For instance, the modeling industry has always been criticized for only representing a thin body type. However, it seems no one has realized the lack of diversity in the industry. Many companies hire a few black models, just so that they appear diverse, but still continue to prefer white models in hiring. Major black models such as Naomi Campbell, Chanel Iman, and Jourdan Dunn, all have admitted to being rejected by certain companies such as Victoria Beckham, Gucci, and Armani, among others because “they already have one black model”.
Western beauty standards are still being based on caucasian women, and the small amount of diversity that we see in pop culture is still seen as “out of the ordinary”. We should be getting towards a point where diversity isn’t seen as unusual, rather it is seen as normal.

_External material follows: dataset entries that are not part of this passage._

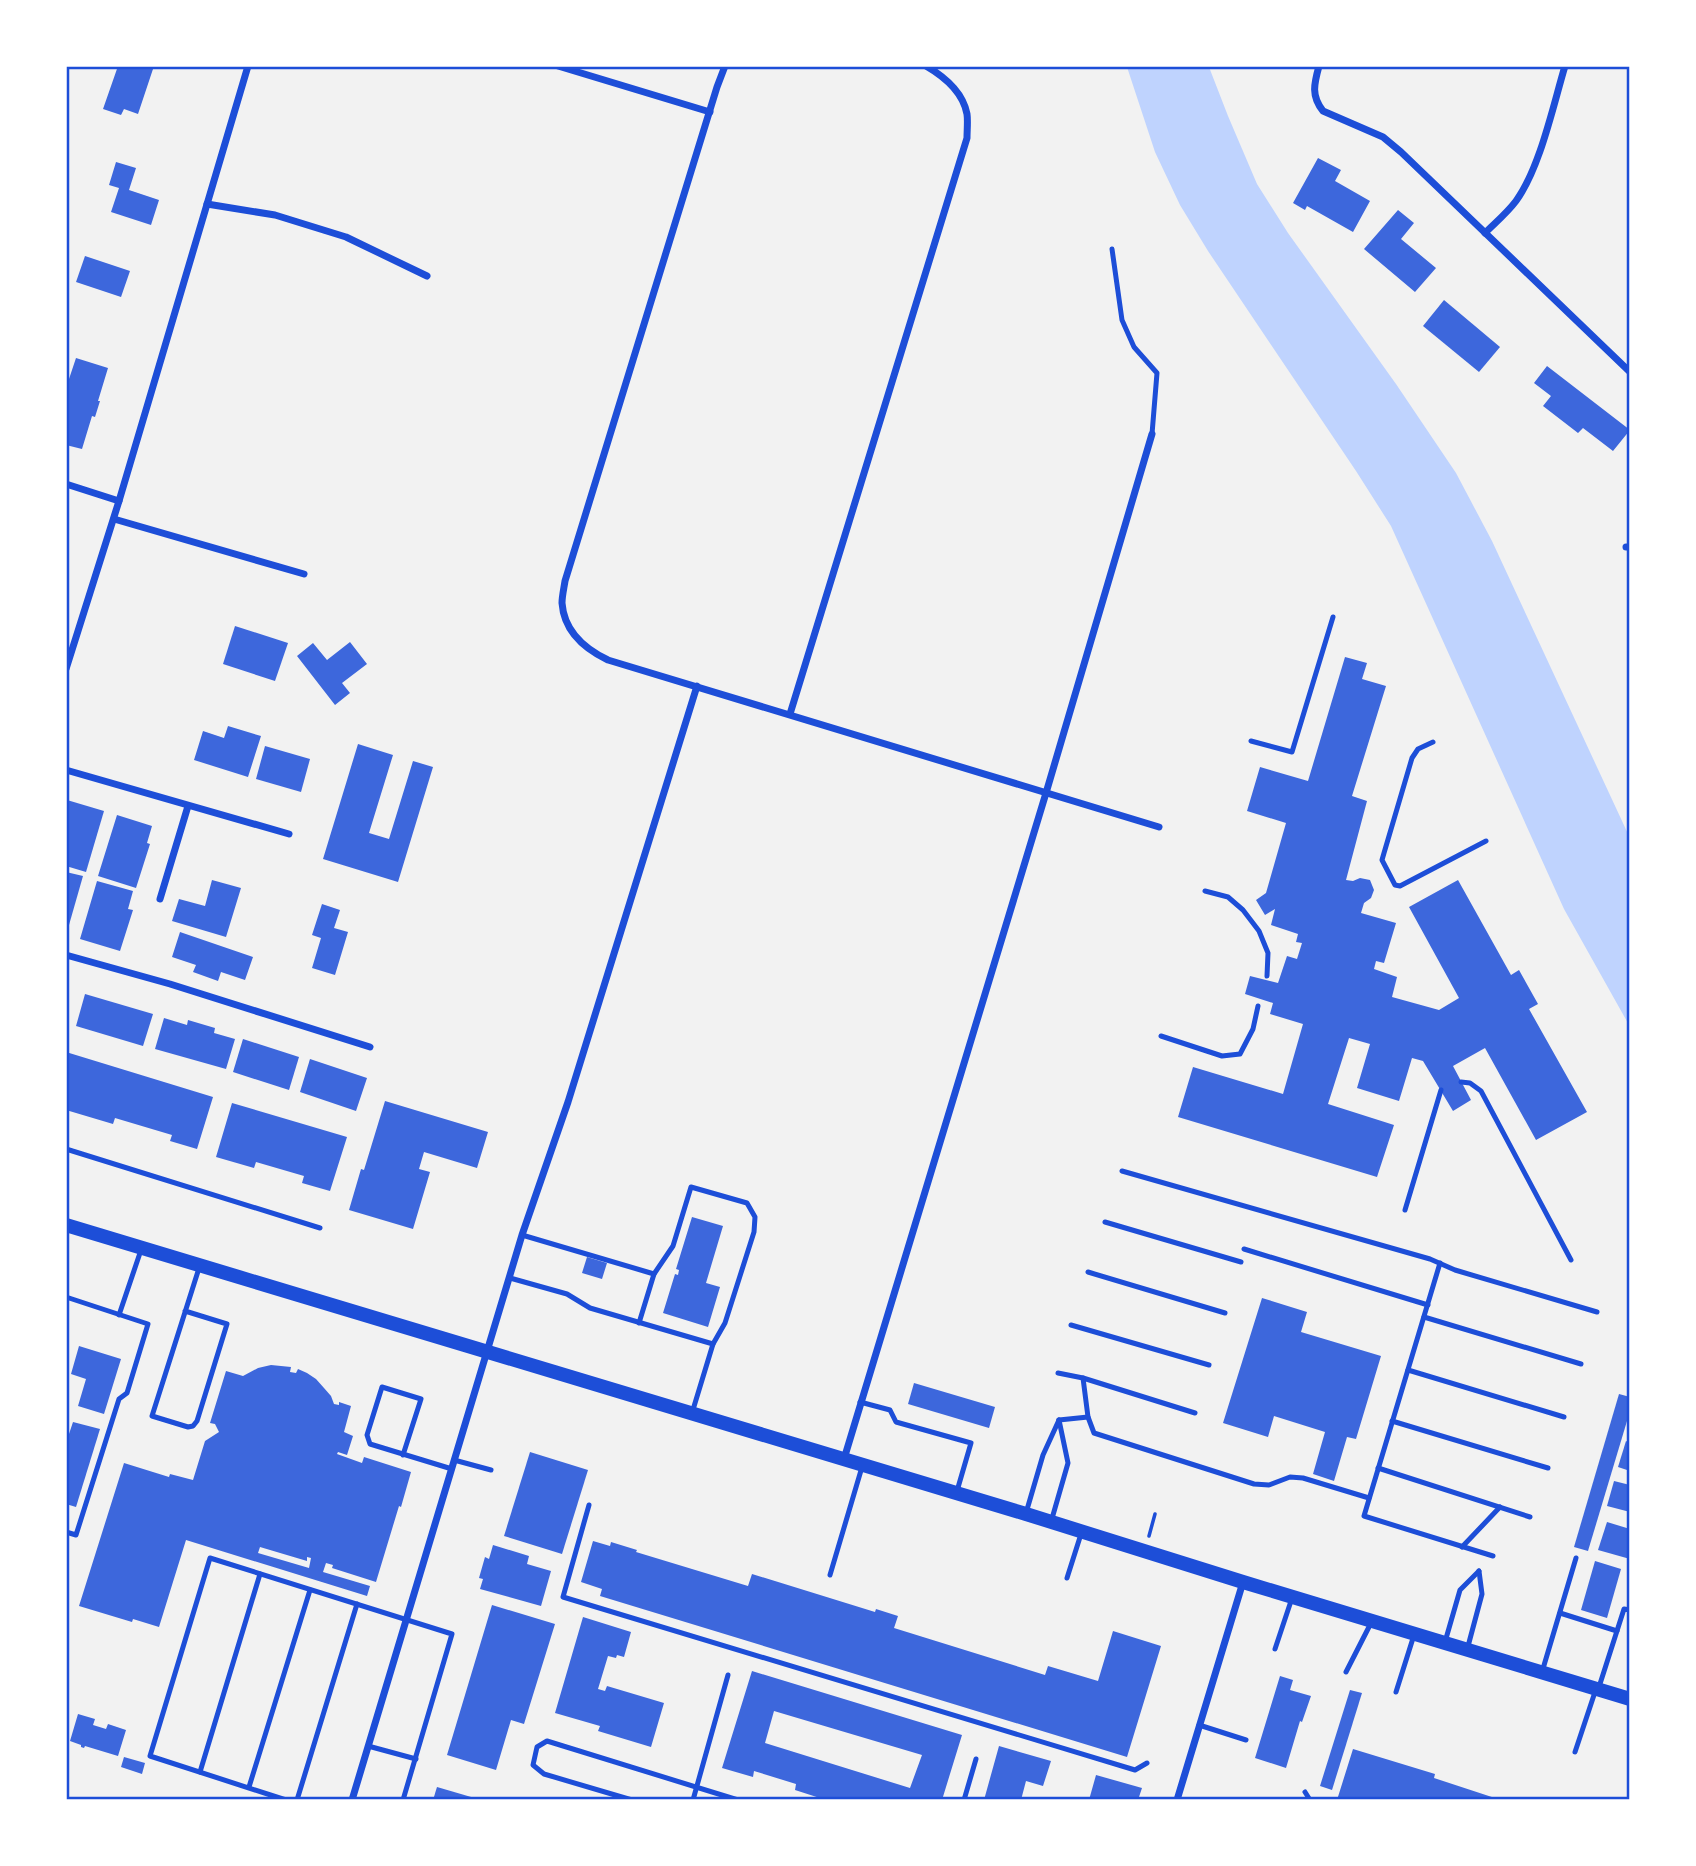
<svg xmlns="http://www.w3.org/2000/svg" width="1696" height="1866" viewBox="0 0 1696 1866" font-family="Cabin,sans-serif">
  <rect width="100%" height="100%" fill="#f2f2f2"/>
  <path fill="#bfd3fe" d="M1127 67H1209L1228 116 1257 184 1288 233 1396 384 1456 473 1492 541 1629 836V1025L1564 909 1391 526 1356 471 1208 251 1180 205 1155 152Z"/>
  <g fill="#3d67dc" fill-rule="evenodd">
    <path d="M118 66H154L138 114 124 109 121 115 103 109Z"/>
    <path d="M1318 158 1341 170 1335 181 1370 201 1353 232 1307 206 1305 210 1293 203Z"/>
    <path d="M116 162 136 168 129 190 159 200 151 225 111 212 119 188 109 185Z"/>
    <path d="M1398 210 1414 223 1401 239 1436 268 1415 292 1364 249Z"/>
    <path d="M85 256 130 271 121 297 76 282Z"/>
    <path d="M1444 300 1500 347 1479 372 1423 326Z"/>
    <path d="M76 358 108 368 98 401H100L95 417 92 416 82 449 66 445V388Z"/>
    <path d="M1547 366 1630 430 1613 451 1583 428 1578 433 1543 406 1551 396 1534 383Z"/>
    <path d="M235 626 288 643 275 681 223 664Z"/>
    <path d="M350 642 367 664 342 683 350 693 335 705 297 656 313 643 327 660Z"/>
    <path d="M1345 657 1367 663 1362 679 1386 686 1352 796 1367 801 1346 880 1353 881 1360 878 1370 880 1374 890 1371 898 1364 903 1361 913 1396 923 1384 963 1376 961 1374 969 1397 977 1392 997 1439 1010 1459 998 1409 907 1458 880 1511 975 1519 970 1538 1004 1529 1009 1587 1112 1536 1140 1485 1048 1453 1066 1471 1100 1453 1111 1423 1061 1412 1058 1399 1101 1357 1088 1370 1044 1349 1038 1328 1104 1394 1125 1377 1177 1178 1117 1193 1067 1283 1094 1303 1024 1270 1014 1273 1003 1245 994 1250 976 1278 983 1287 956 1297 959 1302 943 1296 942 1298 934 1271 925 1275 909 1265 915 1256 900 1266 893 1286 823 1247 811 1260 767 1308 781Z"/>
    <path d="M228 726 261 736 248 777 194 760 203 731 224 738Z"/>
    <path d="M358 744 393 755 369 833 389 839 413 761 433 767 398 882 323 859Z"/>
    <path d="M265 746 310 759 301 792 256 779Z"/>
    <path d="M67 800 104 811 86 872 66 866Z"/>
    <path d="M117 815 152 826 147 843 150 844 136 888 98 876Z"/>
    <path d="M66 872 83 876 67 932H66Z"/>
    <path d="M212 880 241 888 226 937 172 921 179 899 205 906Z"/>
    <path d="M97 881 133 891 128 909 133 910 120 951 80 939Z"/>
    <path d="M322 904 340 910 334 928 348 932 335 975 312 968 321 938 312 935Z"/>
    <path d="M180 932 253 957 245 980 221 972 218 981 193 972 196 965 172 957Z"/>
    <path d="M85 994 153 1014 143 1046 76 1026Z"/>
    <path d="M164 1018 187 1025 188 1020 215 1028 214 1033 235 1039 226 1069 155 1049Z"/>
    <path d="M243 1039 299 1057 289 1090 233 1072Z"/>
    <path d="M66 1052 213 1097 197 1149 170 1141 172 1135 115 1118 113 1124 66 1110Z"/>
    <path d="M310 1059 367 1078 356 1111 300 1092Z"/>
    <path d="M385 1101 488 1132 477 1168 424 1152 419 1169 430 1172 413 1229 349 1210 361 1169 364 1170Z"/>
    <path d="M232 1103 347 1137 330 1191 302 1183 304 1176 256 1162 254 1168 216 1157Z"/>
    <path d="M692 1217 723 1226 706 1283 720 1287 708 1327 663 1313 675 1274 678 1275 679 1270 676 1269Z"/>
    <path d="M587 1257 607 1263 602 1279 582 1273Z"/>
    <path d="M1262 1298 1307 1312 1301 1332 1381 1356 1356 1439 1347 1437 1334 1481 1313 1474 1325 1432 1274 1416 1268 1437 1223 1423Z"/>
    <path d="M79 1346 121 1359 104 1414 78 1406 86 1379 71 1374Z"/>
    <path d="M271 1365 291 1367 290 1372 296 1373 298 1369 307 1373 316 1379 324 1388 331 1396 334 1404 339 1405V1402L351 1406 344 1432 353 1436 347 1455 338 1452 337 1454 362 1463 364 1457 411 1472 401 1507 399 1506 376 1582 332 1568 333 1565 326 1563 323 1572 370 1586 367 1596 186 1540 159 1627 133 1619 132 1622 79 1606 124 1463 169 1477 170 1474 193 1480 205 1441 219 1432 215 1424 210 1423 226 1371 243 1376 258 1368ZM260 1547 307 1561V1557L311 1558 309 1568 258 1553Z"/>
    <path d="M914 1383 995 1407 989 1428 908 1404Z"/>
    <path d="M1619 1394 1630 1397V1411L1588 1551 1574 1547Z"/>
    <path d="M73 1422 100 1429 76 1507 66 1504V1443Z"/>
    <path d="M1626 1441 1630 1443V1471L1618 1467Z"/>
    <path d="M530 1452 588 1470 562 1554 504 1536Z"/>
    <path d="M1614 1481 1630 1485V1512L1607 1506Z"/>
    <path d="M1607 1522 1630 1529V1559L1598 1550Z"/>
    <path d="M593 1541 610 1546 611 1542 637 1550 636 1552 748 1586 752 1574 875 1612 876 1609 898 1616 894 1628 1045 1675 1048 1666 1098 1681 1113 1631 1161 1646 1127 1757 600 1596 602 1589 581 1582Z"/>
    <path d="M493 1545 529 1556 527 1564 551 1571 541 1606 480 1589 483 1579 479 1578 485 1557 489 1559Z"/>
    <path d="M1595 1561 1621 1569 1607 1618 1581 1610Z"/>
    <path d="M492 1605 555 1624 524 1724 511 1720 496 1770 447 1755Z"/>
    <path d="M583 1617 631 1632 624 1657 617 1655 616 1658 608 1656 598 1689 605 1691 607 1686 664 1703 651 1747 598 1731 600 1726 555 1713Z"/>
    <path d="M752 1671 962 1735 942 1800H826L795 1790 796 1784 754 1771 753 1777 722 1768ZM774 1711 922 1755 910 1788 765 1743Z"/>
    <path d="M1280 1676 1293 1680 1290 1690 1311 1696 1302 1722 1300 1721 1286 1768 1255 1758Z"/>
    <path d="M1350 1690 1362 1693 1332 1790 1320 1786Z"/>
    <path d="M78 1714 95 1719 93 1725 106 1729 108 1724 126 1730 118 1756 85 1746 84 1748 81 1747V1745L70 1741Z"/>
    <path d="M999 1746 1051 1761 1043 1786 1026 1781 1021 1800H984Z"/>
    <path d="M1353 1749 1435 1774 1434 1778 1501 1800H1337Z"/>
    <path d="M124 1757 145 1763 142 1774 121 1767Z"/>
    <path d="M1096 1775 1142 1788 1138 1800H1089Z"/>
    <path d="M437 1787 478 1799V1800H433Z"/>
  </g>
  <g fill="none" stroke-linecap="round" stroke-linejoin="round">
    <path stroke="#1d4ed8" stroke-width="3.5" d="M1149 1536 1155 1514"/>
    <g stroke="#1d4ed8" stroke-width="5">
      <path d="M1112 249 1122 320 1134 347 1157 373 1152 434"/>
      <path d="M1251 741 1292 752 1333 617"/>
      <path d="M1433 742 1418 749 1412 758 1384 853 1382 860 1395 885 1400 886 1486 841"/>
      <path d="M1205 891 1228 897 1243 910 1259 931 1268 953 1267 976"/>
      <path d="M1161 1036 1222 1056 1240 1054 1253 1029 1258 1006"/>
      <path d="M1461 1082 1470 1083 1481 1091 1571 1260"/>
      <path d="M66 1149 320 1228"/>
      <path d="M1122 1171 1430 1259 1455 1270 1597 1312"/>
      <path d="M1405 1210 1441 1090"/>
      <path d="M1105 1222 1241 1262"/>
      <path d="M522 1235 654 1274"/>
      <path d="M1244 1249 1428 1305"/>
      <path d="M1440 1263 1364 1516 1493 1556"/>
      <path d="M1088 1272 1225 1313"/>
      <path d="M510 1278 567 1294 590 1308 713 1344"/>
      <path d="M66 1297 148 1324 127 1393 119 1399 76 1535 66 1532"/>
      <path d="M185 1311 227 1324 197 1421 193 1426 188 1427 152 1416C168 1366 184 1316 200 1265"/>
      <path d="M119 1315 141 1250"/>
      <path d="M1424 1317 1581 1364"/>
      <path d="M639 1323 654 1274 673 1246 691 1187 747 1203 755 1217 754 1232 725 1323 713 1344 692 1413"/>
      <path d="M1071 1325 1209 1365"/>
      <path d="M1408 1370 1564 1417"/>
      <path d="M1058 1373 1083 1378 1195 1413"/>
      <path d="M1083 1378 1088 1417 1094 1433 1254 1484 1269 1485 1290 1477 1303 1478 1369 1498"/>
      <path d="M860 1402 890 1410 896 1422 971 1443 957 1491"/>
      <path d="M1059 1420 1088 1417"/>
      <path d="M1392 1421 1548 1468"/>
      <path d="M403 1455 421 1399 382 1387 367 1435 370 1444 452 1469"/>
      <path d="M454 1460 491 1470"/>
      <path d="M1378 1468 1530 1517"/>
      <path d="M589 1505 563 1597 1135 1770 1147 1763"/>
      <path d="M1026 1513 1043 1455 1059 1420"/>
      <path d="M1051 1522 1068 1463 1059 1420"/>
      <path d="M1462 1547 1500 1507"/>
      <path d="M830 1575 862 1467"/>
      <path d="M1067 1578 1081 1534"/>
      <path d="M1560 1613 1617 1631"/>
      <path d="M1445 1642 1460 1590 1479 1571"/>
      <path d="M1275 1649 1292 1598"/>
      <path d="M1467 1650 1482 1594 1479 1571"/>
      <path d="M1346 1672 1372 1621"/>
      <path d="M1542 1672 1576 1558"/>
      <path d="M1599 1687 1624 1609 1630 1610"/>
      <path d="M1396 1692 1414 1635"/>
      <path d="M1199 1725 1246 1740"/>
      <path d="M368 1746 416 1759"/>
      <path d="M1575 1752 1596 1689"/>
      <path d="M200 1772 260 1574"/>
      <path d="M249 1787 310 1590"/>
      <path d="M1305 1792 1310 1800"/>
      <path d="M286 1800 150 1756 210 1558 452 1634 403 1800"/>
      <path d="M297 1800 357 1604"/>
      <path d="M632 1800 544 1774 533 1765 537 1747 547 1741 738 1800"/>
      <path d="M693 1800 728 1675"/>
      <path d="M964 1800 976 1759"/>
    </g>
    <g stroke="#1d4ed8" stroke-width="7">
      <path d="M558 66 710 112"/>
      <path d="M725 66 717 87 565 581C564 588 562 596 562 603 564 631 585 649 608 660L1159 827"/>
      <path d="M1319 66C1314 84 1311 96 1323 111L1383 137 1401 152 1630 372"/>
      <path d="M207 204 275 215 346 237 427 276"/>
      <path d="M1485 233C1495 223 1507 213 1516 201 1540 168 1553 106 1565 66"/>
      <path d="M66 484 119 501"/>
      <path d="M114 519 304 574"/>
      <path d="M1626 547H1630"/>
      <path d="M66 669 119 501 248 66"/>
      <path d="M790 714 967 138C967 130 968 121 967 114 963 92 945 77 926 66"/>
      <path d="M66 770 289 834"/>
      <path d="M160 899 188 806"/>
      <path d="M66 955 170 984 370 1047"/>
      <path d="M844 1459 1046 793 1152 434"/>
      <path d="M352 1800 522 1235 568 1102 697 686"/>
      <path d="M1177 1800 1243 1582"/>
    </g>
    <path stroke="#1d4ed8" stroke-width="14" d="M66 1225 1026 1514 1243 1582 1630 1699"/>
  </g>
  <rect width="1696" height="1866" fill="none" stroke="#ffffff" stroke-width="136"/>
  <rect x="68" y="68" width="1560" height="1730" fill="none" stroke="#1d4ed8" stroke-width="2.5"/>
</svg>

The irony of the body positivity movement is that it boasts itself on seeing all women as beautiful, when it discounts the majority of the world’s population. We should be working towards seeing the beauty of women of all ethnicities, and with that recognizing their humanity.
That being said, the body positivity movement fails to recognize the very thing that has created the need to obsess over appearance and looks. It’s still following the same pattern. It’s still telling women that their value is measured by their beauty. This utter obsession with how our bodies look and how it should determine our happiness was constructed by none other than the white males with whom we’re fighting to be equal.
The body positivity movement has one major flaw; it’s not changing the focus. Women aren’t being told to love themselves for who they are internally, but for their outer appearance. Sadly, the movement promotes the social construct that women must measure their value through beauty. It’s based on the idea that all bodies should be equal, not all persons. Women are still made into objects, in fact it encourages it. It’s ironic that this movement is seen as incredibly progressive when it’s pursuing the same ideals of an archaic society. Our society has contorted feminism to the point where women are fighting for everyone to be equally sexualized and objectified. It is simply perpetuating rape culture in which women are still seen as objects, not seen as people to be respected for their intellect and personhood.
When did feminism turn to appearing equal in the eyes of men? Why does it appear that we have forgotten about equal pay or equal rights and now focus on such menial material as our appearance? We need to be fighting to be worth more than our beauty, to be recognized as more than just bodies; to be recognized as equal contributors to our society.
America doesn’t need a body positivity movement; it needs a movement focused on loving each other for who we are as people, as souls; not as “thighbrows” or “thigh gaps”, not as hairy or bare, but as the kind and the creative, the simple or the complex. For once in the history of womankind, let not our bodies define us, but the people within them.